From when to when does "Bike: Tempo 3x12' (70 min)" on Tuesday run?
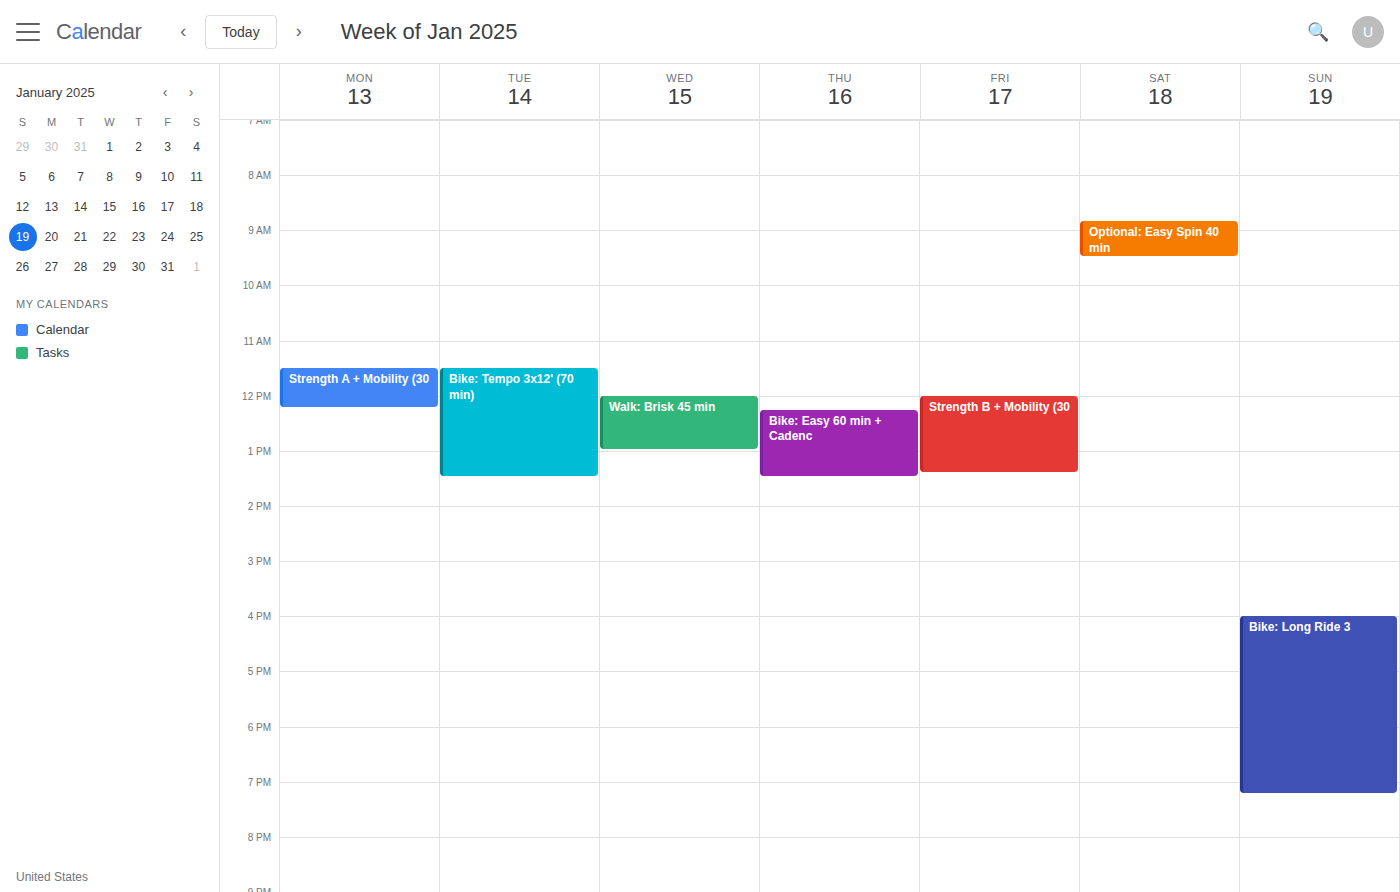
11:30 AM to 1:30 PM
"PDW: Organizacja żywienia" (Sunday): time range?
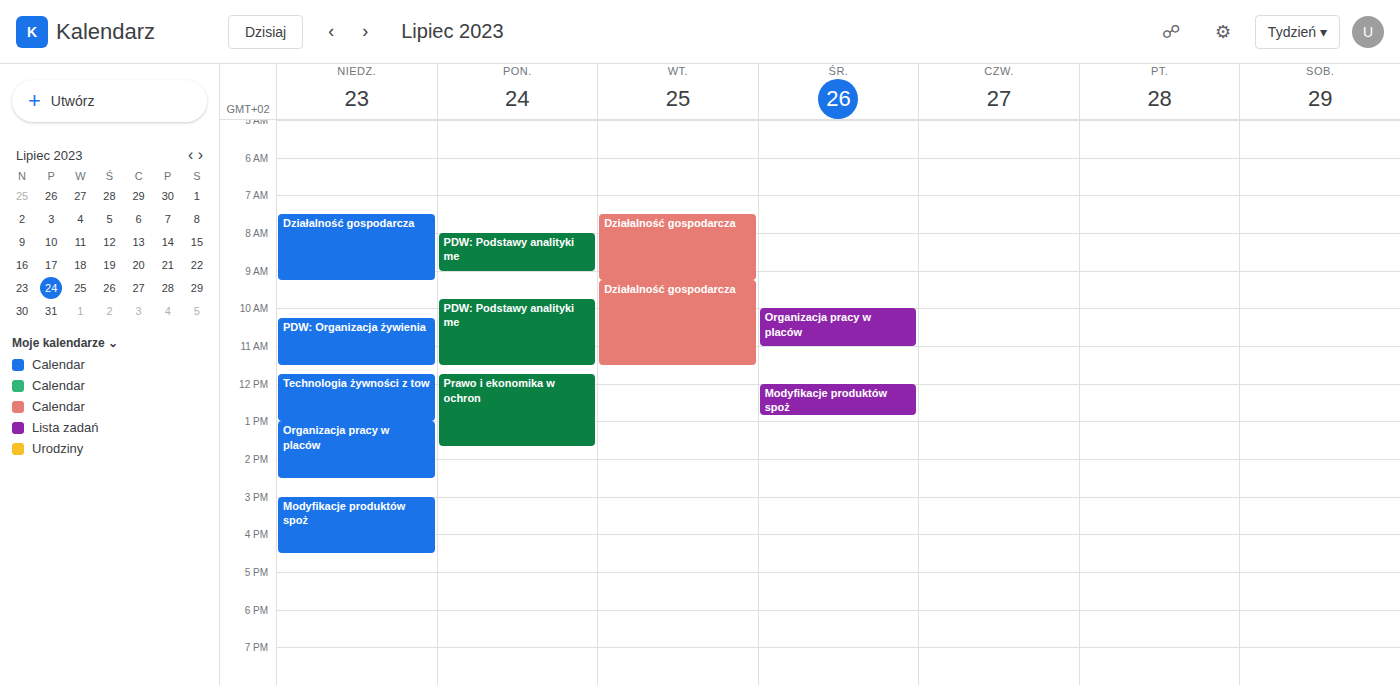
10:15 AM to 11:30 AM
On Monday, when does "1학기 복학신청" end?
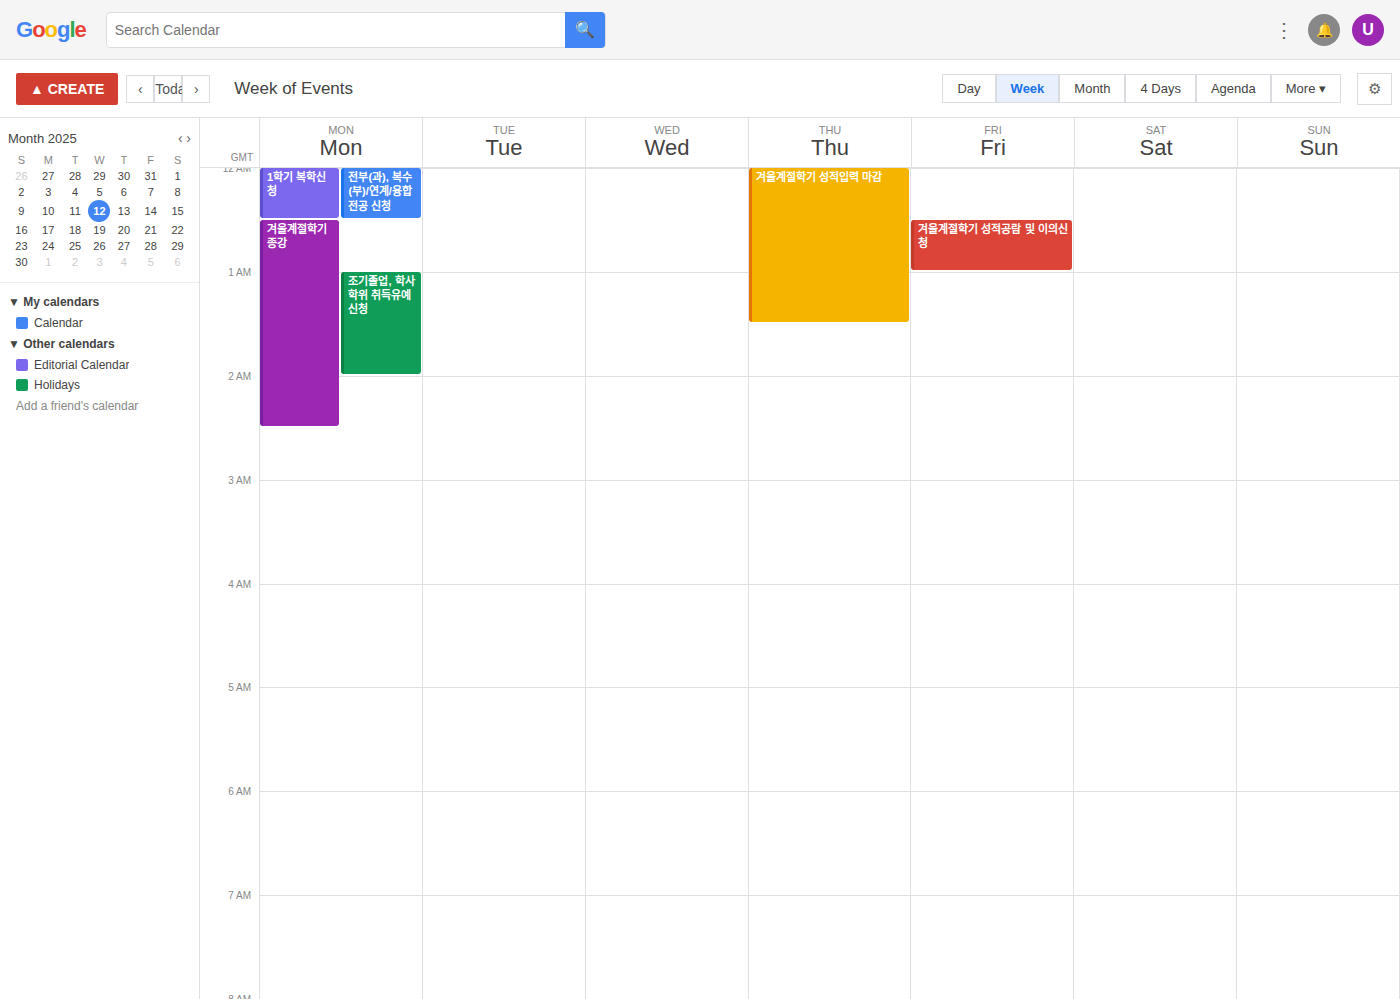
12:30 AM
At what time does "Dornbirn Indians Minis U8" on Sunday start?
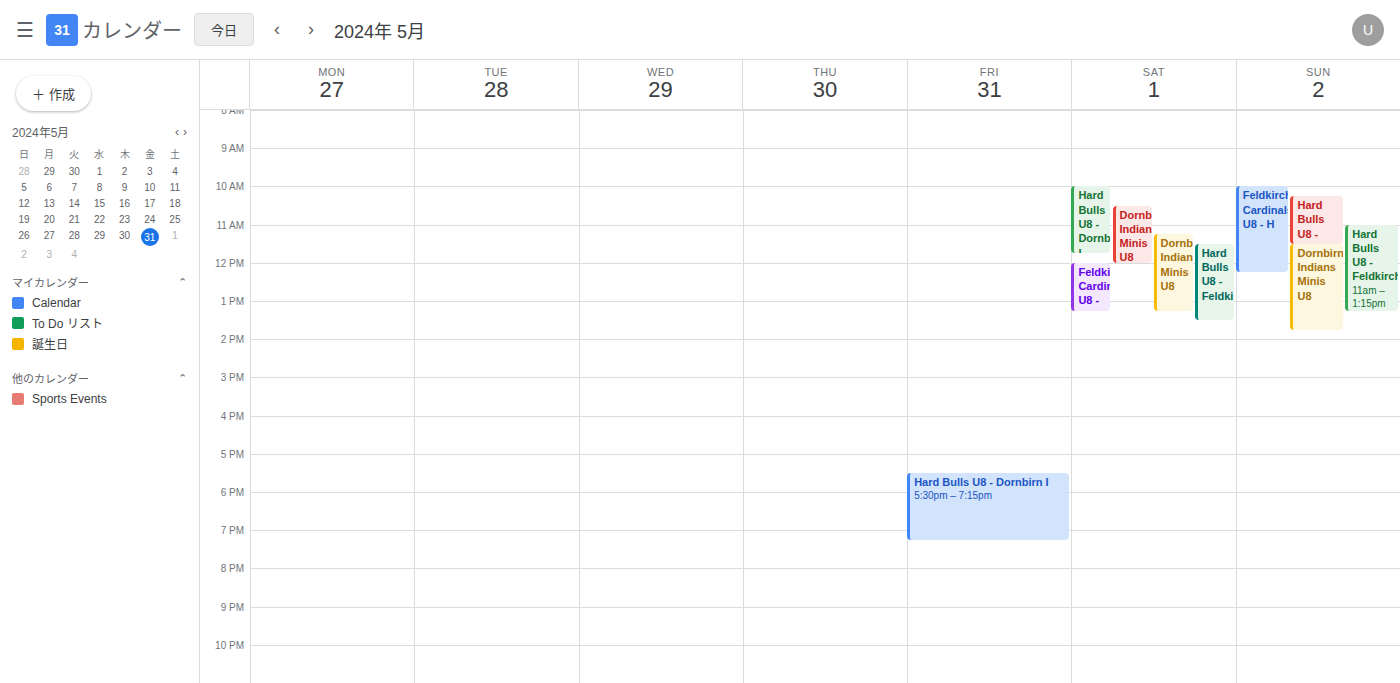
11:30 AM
━━━━━━━━━━━━━━━━━━━━
Please copy every row above word for word, leaving out the pictures.

FINAL RESULT:
From when to when does "Bike: Tempo 3x12' (70 min)" on Tuesday run?
11:30 AM to 1:30 PM
"PDW: Organizacja żywienia" (Sunday): time range?
10:15 AM to 11:30 AM
On Monday, when does "1학기 복학신청" end?
12:30 AM
At what time does "Dornbirn Indians Minis U8" on Sunday start?
11:30 AM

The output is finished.